What you need to do: In the data below, find the line containing "1- Freholm integral equation: (FIE)", then set down that line and every later line up to and including the line containing "mk = m!k!(m−k)!", exactly.
Task data START
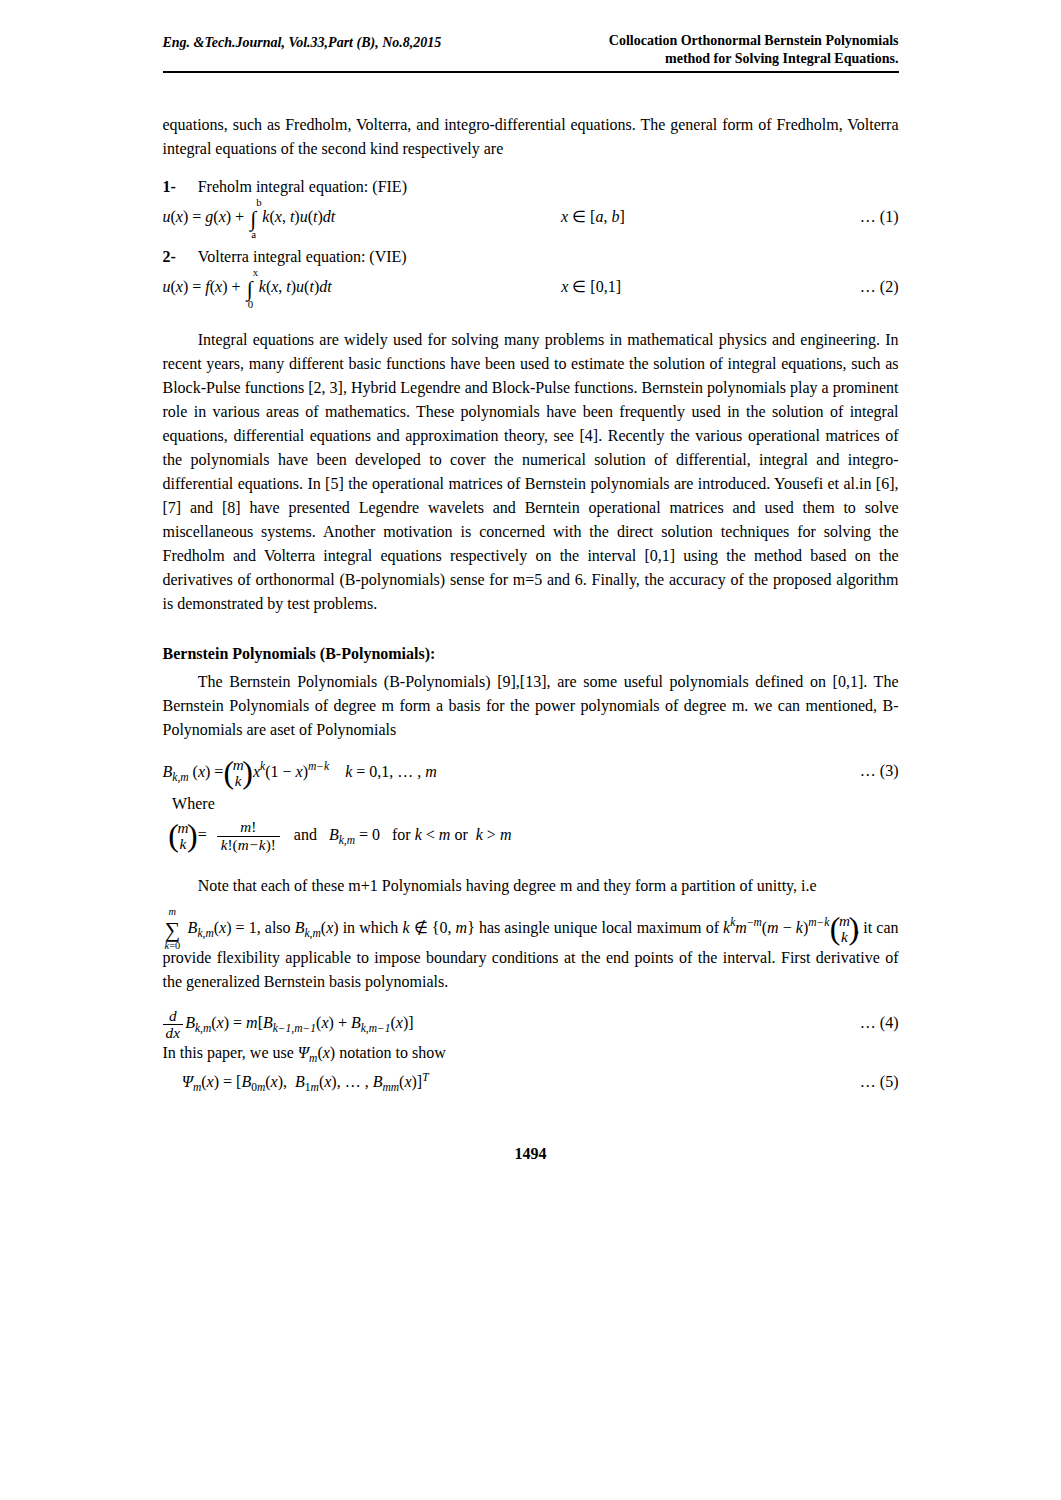Eng. &Tech.Journal, Vol.33,Part (B), No.8,2015 Collocation Orthonormal Bernstein Polynomials
method for Solving Integral Equations.
equations, such as Fredholm, Volterra, and integro-differential equations. The general form of Fredholm, Volterra integral equations of the second kind respectively are
1- Freholm integral equation: (FIE)
u(x) = g(x) + ∫ba k(x, t)u(t)dt x ∈ [a, b] … (1)
2- Volterra integral equation: (VIE)
u(x) = f(x) + ∫x 0 k(x, t)u(t)dt x ∈ [0,1] … (2)
Integral equations are widely used for solving many problems in mathematical physics and engineering. In recent years, many different basic functions have been used to estimate the solution of integral equations, such as Block-Pulse functions [2, 3], Hybrid Legendre and Block-Pulse functions. Bernstein polynomials play a prominent role in various areas of mathematics. These polynomials have been frequently used in the solution of integral equations, differential equations and approximation theory, see [4]. Recently the various operational matrices of the polynomials have been developed to cover the numerical solution of differential, integral and integro-differential equations. In [5] the operational matrices of Bernstein polynomials are introduced. Yousefi et al.in [6], [7] and [8] have presented Legendre wavelets and Berntein operational matrices and used them to solve miscellaneous systems. Another motivation is concerned with the direct solution techniques for solving the Fredholm and Volterra integral equations respectively on the interval [0,1] using the method based on the derivatives of orthonormal (B-polynomials) sense for m=5 and 6. Finally, the accuracy of the proposed algorithm is demonstrated by test problems.
Bernstein Polynomials (B-Polynomials):
The Bernstein Polynomials (B-Polynomials) [9],[13], are some useful polynomials defined on [0,1]. The Bernstein Polynomials of degree m form a basis for the power polynomials of degree m. we can mentioned, B-Polynomials are aset of Polynomials
Bk,m (x) = mk xk(1 − x)m−k k = 0,1, … , m … (3)
Where
mk = m!k!(m−k)! and Bk,m = 0 for k < m or k > m
Note that each of these m+1 Polynomials having degree m and they form a partition of unitty, i.e
∑mk=0 Bk,m(x) = 1, also Bk,m(x) in which k ∉ {0, m} has asingle unique local maximum of kkm−m(m − k)m−k mk, it can provide flexibility applicable to impose boundary conditions at the end points of the interval. First derivative of the generalized Bernstein basis polynomials.
ddx Bk,m(x) = m[Bk−1,m−1(x) + Bk,m−1(x)] … (4)
In this paper, we use Ψm(x) notation to show
Ψm(x) = [B0m(x), B1m(x), … , Bmm(x)]T … (5)
1494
Task data END
Task result:
1- Freholm integral equation: (FIE)
u(x) = g(x) + ∫ba k(x, t)u(t)dt x ∈ [a, b] … (1)
2- Volterra integral equation: (VIE)
u(x) = f(x) + ∫x 0 k(x, t)u(t)dt x ∈ [0,1] … (2)
Integral equations are widely used for solving many problems in mathematical physics and engineering. In recent years, many different basic functions have been used to estimate the solution of integral equations, such as Block-Pulse functions [2, 3], Hybrid Legendre and Block-Pulse functions. Bernstein polynomials play a prominent role in various areas of mathematics. These polynomials have been frequently used in the solution of integral equations, differential equations and approximation theory, see [4]. Recently the various operational matrices of the polynomials have been developed to cover the numerical solution of differential, integral and integro-differential equations. In [5] the operational matrices of Bernstein polynomials are introduced. Yousefi et al.in [6], [7] and [8] have presented Legendre wavelets and Berntein operational matrices and used them to solve miscellaneous systems. Another motivation is concerned with the direct solution techniques for solving the Fredholm and Volterra integral equations respectively on the interval [0,1] using the method based on the derivatives of orthonormal (B-polynomials) sense for m=5 and 6. Finally, the accuracy of the proposed algorithm is demonstrated by test problems.
Bernstein Polynomials (B-Polynomials):
The Bernstein Polynomials (B-Polynomials) [9],[13], are some useful polynomials defined on [0,1]. The Bernstein Polynomials of degree m form a basis for the power polynomials of degree m. we can mentioned, B-Polynomials are aset of Polynomials
Bk,m (x) = mk xk(1 − x)m−k k = 0,1, … , m … (3)
Where
mk = m!k!(m−k)! and Bk,m = 0 for k < m or k > m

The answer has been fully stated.